Well what about those three kings of Orient? (My attention suddenly deepened: my son Daniel Patrick Moynihan Hazard, just turned 6, had his dramatic debut last week as the King with gold to present to Jesus, in his Kindergarten’s annual play in the leading Weimar Hotel Leonardo, as in De Vinci, latterly the Weimar Hilton.) The Pope speculates (!) that the confluence of Saturn and Jupiter “could well have pointed astronomers from the Babylonian-Person region toward the land of the Jews.” 

Jesus retroactively gives Benedict an A+ for eschewing dogma at this point in the story. He further speculates that the adoration of the Magi could be “an invention of Matthew based on a theological idea”. Ever the tireless tutor, Benny (if I may replicate his relaxed friendliness) asserts it doesn’t matter at all since it has no bearing upon “any essential aspect of our faith”. Oy, but this Kraut sleeks around very carefully in the logic department. 

Good news accrues: “The Epiphany is therefore a matter of taste.” Holey Moley. Could this guy pass Religion 101 at the Holy Rosary Academy (Bay City, MI) of my ten years of 30’s captivity, imprisoned by the certainties of my German Dominican nuns. Sister Felicia, my sweet kindergarten teacher and substitute mother would have had Benny 16 to be sitting in the Dummies Corner!
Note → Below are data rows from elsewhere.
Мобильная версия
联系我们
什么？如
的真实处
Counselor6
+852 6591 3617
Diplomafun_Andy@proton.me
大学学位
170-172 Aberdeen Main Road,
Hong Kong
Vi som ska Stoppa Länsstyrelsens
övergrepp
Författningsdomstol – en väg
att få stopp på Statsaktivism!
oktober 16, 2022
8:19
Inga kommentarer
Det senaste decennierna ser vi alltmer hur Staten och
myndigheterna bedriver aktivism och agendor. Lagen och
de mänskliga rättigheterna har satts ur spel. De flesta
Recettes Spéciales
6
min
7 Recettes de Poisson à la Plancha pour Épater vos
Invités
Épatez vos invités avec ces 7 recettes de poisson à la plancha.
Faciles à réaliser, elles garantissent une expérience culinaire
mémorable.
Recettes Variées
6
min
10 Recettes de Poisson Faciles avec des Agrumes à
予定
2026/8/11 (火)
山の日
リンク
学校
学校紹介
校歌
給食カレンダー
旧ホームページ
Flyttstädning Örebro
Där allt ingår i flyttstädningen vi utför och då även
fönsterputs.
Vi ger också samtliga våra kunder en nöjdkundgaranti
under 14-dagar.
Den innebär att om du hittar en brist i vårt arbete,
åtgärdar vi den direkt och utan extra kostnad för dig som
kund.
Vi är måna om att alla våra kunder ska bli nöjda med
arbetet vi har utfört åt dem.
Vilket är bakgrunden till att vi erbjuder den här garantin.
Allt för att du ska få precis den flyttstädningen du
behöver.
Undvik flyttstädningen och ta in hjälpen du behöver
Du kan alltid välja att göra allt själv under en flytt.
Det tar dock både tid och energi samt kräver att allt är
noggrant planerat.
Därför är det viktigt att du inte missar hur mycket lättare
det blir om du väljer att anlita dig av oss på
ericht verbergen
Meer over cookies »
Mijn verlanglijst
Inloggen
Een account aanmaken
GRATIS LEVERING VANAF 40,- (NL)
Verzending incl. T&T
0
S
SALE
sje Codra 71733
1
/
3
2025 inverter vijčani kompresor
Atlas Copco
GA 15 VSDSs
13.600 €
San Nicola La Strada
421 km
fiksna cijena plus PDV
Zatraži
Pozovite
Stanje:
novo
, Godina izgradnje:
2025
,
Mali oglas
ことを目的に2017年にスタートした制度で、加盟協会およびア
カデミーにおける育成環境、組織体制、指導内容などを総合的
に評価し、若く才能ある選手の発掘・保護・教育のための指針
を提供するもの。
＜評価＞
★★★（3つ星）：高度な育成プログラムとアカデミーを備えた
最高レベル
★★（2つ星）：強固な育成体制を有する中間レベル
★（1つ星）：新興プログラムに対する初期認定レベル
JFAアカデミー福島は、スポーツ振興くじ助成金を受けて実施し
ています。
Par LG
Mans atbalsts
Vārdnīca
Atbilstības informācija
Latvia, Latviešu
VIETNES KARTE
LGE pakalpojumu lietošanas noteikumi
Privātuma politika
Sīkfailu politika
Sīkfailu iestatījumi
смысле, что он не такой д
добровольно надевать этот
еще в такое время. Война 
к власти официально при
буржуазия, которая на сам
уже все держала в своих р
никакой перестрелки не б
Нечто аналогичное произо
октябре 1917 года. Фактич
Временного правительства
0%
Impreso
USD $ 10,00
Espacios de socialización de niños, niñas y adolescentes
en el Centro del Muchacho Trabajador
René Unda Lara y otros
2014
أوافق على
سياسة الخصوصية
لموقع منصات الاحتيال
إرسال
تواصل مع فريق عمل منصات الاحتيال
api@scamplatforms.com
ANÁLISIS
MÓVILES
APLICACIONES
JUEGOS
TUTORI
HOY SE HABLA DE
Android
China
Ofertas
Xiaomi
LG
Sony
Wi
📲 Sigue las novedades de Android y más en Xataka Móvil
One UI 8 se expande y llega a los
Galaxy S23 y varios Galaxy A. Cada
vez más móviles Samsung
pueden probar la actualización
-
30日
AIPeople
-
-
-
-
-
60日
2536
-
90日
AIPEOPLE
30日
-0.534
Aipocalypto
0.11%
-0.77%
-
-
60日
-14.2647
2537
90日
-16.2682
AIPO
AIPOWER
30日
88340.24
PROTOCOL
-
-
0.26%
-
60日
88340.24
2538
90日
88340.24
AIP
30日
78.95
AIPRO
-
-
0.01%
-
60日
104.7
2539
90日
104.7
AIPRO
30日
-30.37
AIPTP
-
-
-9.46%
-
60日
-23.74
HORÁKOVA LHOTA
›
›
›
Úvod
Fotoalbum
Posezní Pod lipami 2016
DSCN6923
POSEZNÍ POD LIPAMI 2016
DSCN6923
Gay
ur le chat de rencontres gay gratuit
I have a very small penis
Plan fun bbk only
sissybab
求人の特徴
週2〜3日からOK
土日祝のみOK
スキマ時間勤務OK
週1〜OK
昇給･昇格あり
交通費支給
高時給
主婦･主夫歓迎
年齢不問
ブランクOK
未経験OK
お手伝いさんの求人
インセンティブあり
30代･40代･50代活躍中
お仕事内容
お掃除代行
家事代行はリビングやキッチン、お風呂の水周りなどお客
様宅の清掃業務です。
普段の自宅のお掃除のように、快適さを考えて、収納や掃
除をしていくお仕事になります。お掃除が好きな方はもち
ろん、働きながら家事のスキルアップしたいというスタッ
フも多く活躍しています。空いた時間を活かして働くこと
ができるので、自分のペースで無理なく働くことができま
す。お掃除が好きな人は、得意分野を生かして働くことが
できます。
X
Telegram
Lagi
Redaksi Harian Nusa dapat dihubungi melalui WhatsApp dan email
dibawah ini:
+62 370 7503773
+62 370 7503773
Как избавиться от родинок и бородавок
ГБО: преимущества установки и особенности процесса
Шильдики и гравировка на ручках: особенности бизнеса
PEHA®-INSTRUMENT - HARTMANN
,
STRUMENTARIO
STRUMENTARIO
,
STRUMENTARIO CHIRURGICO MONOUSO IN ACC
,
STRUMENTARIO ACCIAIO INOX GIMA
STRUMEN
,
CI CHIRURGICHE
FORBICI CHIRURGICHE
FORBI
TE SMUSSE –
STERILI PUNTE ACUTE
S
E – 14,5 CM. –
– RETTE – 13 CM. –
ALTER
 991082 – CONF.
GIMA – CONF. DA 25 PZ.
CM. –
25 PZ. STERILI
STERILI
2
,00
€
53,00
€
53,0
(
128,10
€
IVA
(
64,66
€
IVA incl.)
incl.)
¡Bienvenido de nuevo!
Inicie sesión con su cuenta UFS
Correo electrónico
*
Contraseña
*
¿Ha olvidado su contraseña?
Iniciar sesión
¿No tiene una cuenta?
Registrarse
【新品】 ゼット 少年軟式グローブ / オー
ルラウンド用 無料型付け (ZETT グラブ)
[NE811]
And how about his new view of those oh so humble shepherds? Should they set an example of the Christlike simple life. Uh huh. "It seems to me that we should not read too much into this. Jesus was born outside the city in an area surrounded by grazing grounds where shepherds would pasture their flocks." His ideal seems to be Simplify, Simplify! He also argues that the angels there were not “singing” but that that their words expressed “all the glory of the great joy they proclaim.” 

Humph! I agree with the FT’s secular skepticism. "That sounds like a big improvement: would-be characters in a Broadway musical have now been officially upgraded to the vanguard of the Almighty.”

Whew! Benny squeezed through that debate. He’s no raging Ratzinger hund. He’s a pussy cat –at least at Xmas time.